Serves 8 or 4 with leftovers (makes about 30 meatballs)

Two 28-0z cans whole peeled tomatoes

7 Tablespoons extra virgin olive oil

7 garlic cloves; 4 thinly sliced, 3 minced

Kosher salt

1 cup fresh basil leaves, finely chopped

1 cup Italian parsley leaves, finely chopped

1-1/2 cups whole milk ricotta cheese

1/2 cup finely grated Parmigiana Reggiano

2 pounds dark meat ground turkey

Pour the contents of the tomato cans into a large bowl (reserve the cans) and crust the tomatoes with your hands. Rinse one of the cans with 1/4 cup of water, pour it into the second can and swish it around to get all the excess tomato out of the cans, and then pour the water into the tomato bowl.

In a large saucepan over medium-high heat, warm 3 tablespoons of the olive oil, add the sliced garlic, and cook, stirring, until it begins to sizzle, about 1 minute. Add the tomatoes and a large pinch of salt and bring to a boil. Lower the heat and let the sauce simmer, stirring every so often, until it is slightly reduced, about 30 minutes.

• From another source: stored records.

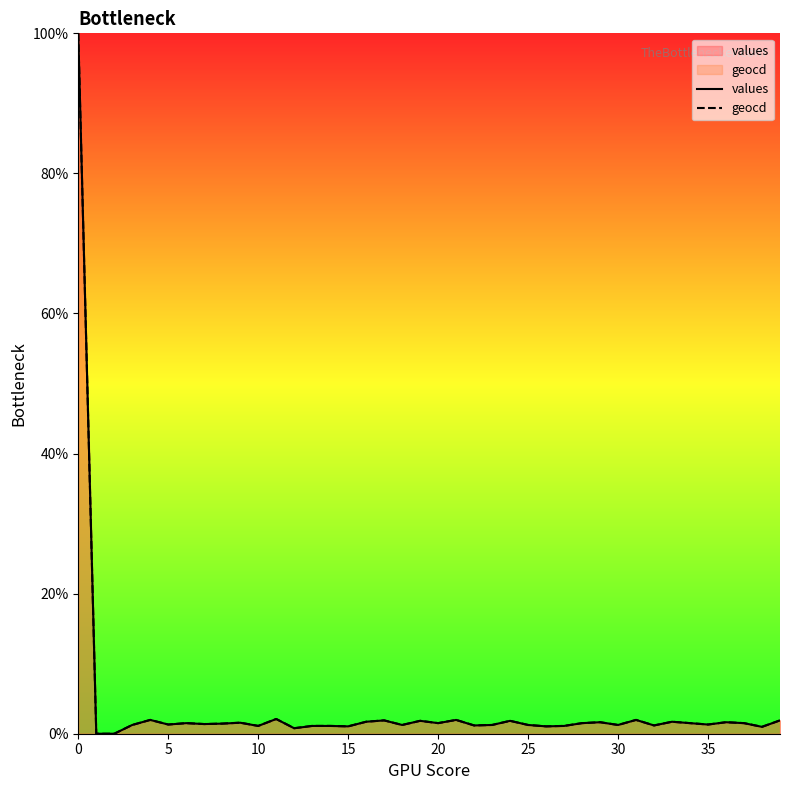

Reading right to left, list all the values displayed in this chart.

values: 1.9	1.0	1.5	1.6	1.3	1.5	1.7	1.2	2.0	1.2	1.6	1.5	1.1	1.1	1.2	1.8	1.2	1.2	2.0	1.5	1.8	1.2	1.9	1.7	1.1	1.1	1.1	0.8	2.1	1.1	1.6	1.4	1.4	1.5	1.3	2.0	1.2	0.0	0.0	100.0
geocd: 1.9	1.0	1.5	1.6	1.3	1.5	1.7	1.2	2.0	1.2	1.6	1.5	1.1	1.1	1.2	1.8	1.2	1.2	2.0	1.5	1.8	1.2	1.9	1.7	1.1	1.1	1.1	0.8	2.1	1.1	1.6	1.4	1.4	1.5	1.3	2.0	1.2	0.0	0.0	100.0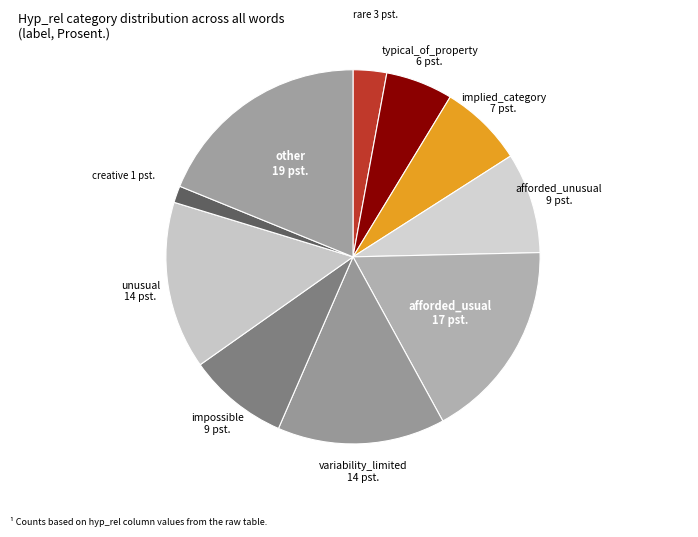

Which slice is the largest?

other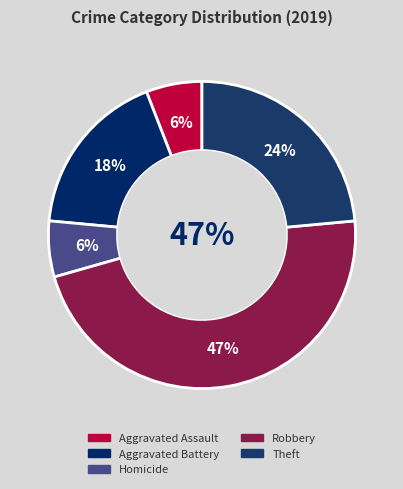

Does any single category account for the majority?

No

Meanwhile, preheat your oven to 425 degrees F. Line a baking sheet with aluminum foil. Drizzle 2 tablespoons olive oil on the baking sheet and use your hands to rub it over the entire surface of the sheet. Set aside.

In a large bowl, combine the minced garlic, basil, parsley, ricotta, Parmigiana, turkey, and 1 tablespoon salt. Blend everything together gently but authoritatively** until well mixed. Then, use your hands to form the mixture into golfball-sized meatballs; the mixture will be sticky, so wet your hands with a bit of water to help prevent the meat from sticking to them. Transfer the meatballs to the prepared baking sheet as you form them. Drizzle the meatballs with the remaining 2 tablespoons olive oil and roast until they’re browned and firm to the touch, about 25 minutes.

Use tongs to transfer the meatballs to the simmering sauce (discard whatever fat and juice is left on the baking sheet). Cook the meatballs for 10 minutes in the sauce (they can be left in the gently simmering sauce for up to 1 hour) and serve.

**Best process instructions EVER, said the former cookbook editor.